- [TASK] Exactly the lines below from the one with "19° Lm MF |" up to and including the one with "HPL 750/120X |" make up the answer, with nothing else added.

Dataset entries
━━━

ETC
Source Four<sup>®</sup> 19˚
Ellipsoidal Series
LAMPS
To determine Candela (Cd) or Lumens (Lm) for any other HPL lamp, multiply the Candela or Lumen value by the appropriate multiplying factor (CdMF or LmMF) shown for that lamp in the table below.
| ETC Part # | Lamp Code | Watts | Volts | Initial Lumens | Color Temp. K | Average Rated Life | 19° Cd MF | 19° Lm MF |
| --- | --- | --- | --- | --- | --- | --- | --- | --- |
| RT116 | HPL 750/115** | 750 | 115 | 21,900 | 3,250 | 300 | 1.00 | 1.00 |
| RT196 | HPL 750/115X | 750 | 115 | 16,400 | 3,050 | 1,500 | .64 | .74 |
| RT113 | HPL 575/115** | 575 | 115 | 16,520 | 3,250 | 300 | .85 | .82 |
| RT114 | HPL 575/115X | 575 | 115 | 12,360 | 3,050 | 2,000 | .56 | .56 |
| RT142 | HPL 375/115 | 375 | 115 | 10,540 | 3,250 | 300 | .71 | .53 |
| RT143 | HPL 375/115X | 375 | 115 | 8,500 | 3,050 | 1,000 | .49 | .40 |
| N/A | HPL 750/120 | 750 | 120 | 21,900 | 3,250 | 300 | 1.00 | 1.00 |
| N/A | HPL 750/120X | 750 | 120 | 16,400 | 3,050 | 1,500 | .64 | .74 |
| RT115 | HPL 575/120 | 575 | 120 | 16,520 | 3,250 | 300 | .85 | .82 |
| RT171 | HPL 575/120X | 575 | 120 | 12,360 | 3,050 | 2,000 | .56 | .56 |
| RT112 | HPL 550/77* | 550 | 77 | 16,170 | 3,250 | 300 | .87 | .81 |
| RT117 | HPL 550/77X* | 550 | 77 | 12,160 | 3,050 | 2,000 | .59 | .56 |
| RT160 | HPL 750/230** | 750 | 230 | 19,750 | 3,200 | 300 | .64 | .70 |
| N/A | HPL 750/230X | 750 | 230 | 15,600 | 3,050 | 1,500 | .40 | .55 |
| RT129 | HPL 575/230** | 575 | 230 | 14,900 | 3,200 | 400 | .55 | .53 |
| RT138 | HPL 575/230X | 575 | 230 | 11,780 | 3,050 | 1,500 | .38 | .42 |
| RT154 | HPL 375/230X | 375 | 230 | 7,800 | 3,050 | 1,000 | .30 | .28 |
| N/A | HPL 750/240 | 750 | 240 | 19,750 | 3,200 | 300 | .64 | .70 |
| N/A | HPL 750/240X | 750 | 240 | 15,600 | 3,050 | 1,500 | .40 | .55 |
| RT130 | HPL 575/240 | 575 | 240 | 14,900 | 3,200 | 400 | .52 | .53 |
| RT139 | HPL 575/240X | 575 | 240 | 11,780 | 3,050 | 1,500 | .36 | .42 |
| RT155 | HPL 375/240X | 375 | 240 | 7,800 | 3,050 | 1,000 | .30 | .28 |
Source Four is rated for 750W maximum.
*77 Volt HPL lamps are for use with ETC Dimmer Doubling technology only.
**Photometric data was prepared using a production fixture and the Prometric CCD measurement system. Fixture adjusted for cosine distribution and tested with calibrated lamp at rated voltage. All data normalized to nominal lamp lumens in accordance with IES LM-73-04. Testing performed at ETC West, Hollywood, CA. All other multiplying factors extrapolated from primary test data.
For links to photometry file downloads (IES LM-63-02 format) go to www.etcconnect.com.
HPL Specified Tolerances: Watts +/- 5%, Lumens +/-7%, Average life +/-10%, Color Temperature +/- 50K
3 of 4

━━━

- [SOLUTION TO THIS PROBLEM]
| ETC Part # | Lamp Code | Watts | Volts | Initial Lumens | Color Temp. K | Average Rated Life | 19° Cd MF | 19° Lm MF |
| --- | --- | --- | --- | --- | --- | --- | --- | --- |
| RT116 | HPL 750/115** | 750 | 115 | 21,900 | 3,250 | 300 | 1.00 | 1.00 |
| RT196 | HPL 750/115X | 750 | 115 | 16,400 | 3,050 | 1,500 | .64 | .74 |
| RT113 | HPL 575/115** | 575 | 115 | 16,520 | 3,250 | 300 | .85 | .82 |
| RT114 | HPL 575/115X | 575 | 115 | 12,360 | 3,050 | 2,000 | .56 | .56 |
| RT142 | HPL 375/115 | 375 | 115 | 10,540 | 3,250 | 300 | .71 | .53 |
| RT143 | HPL 375/115X | 375 | 115 | 8,500 | 3,050 | 1,000 | .49 | .40 |
| N/A | HPL 750/120 | 750 | 120 | 21,900 | 3,250 | 300 | 1.00 | 1.00 |
| N/A | HPL 750/120X | 750 | 120 | 16,400 | 3,050 | 1,500 | .64 | .74 |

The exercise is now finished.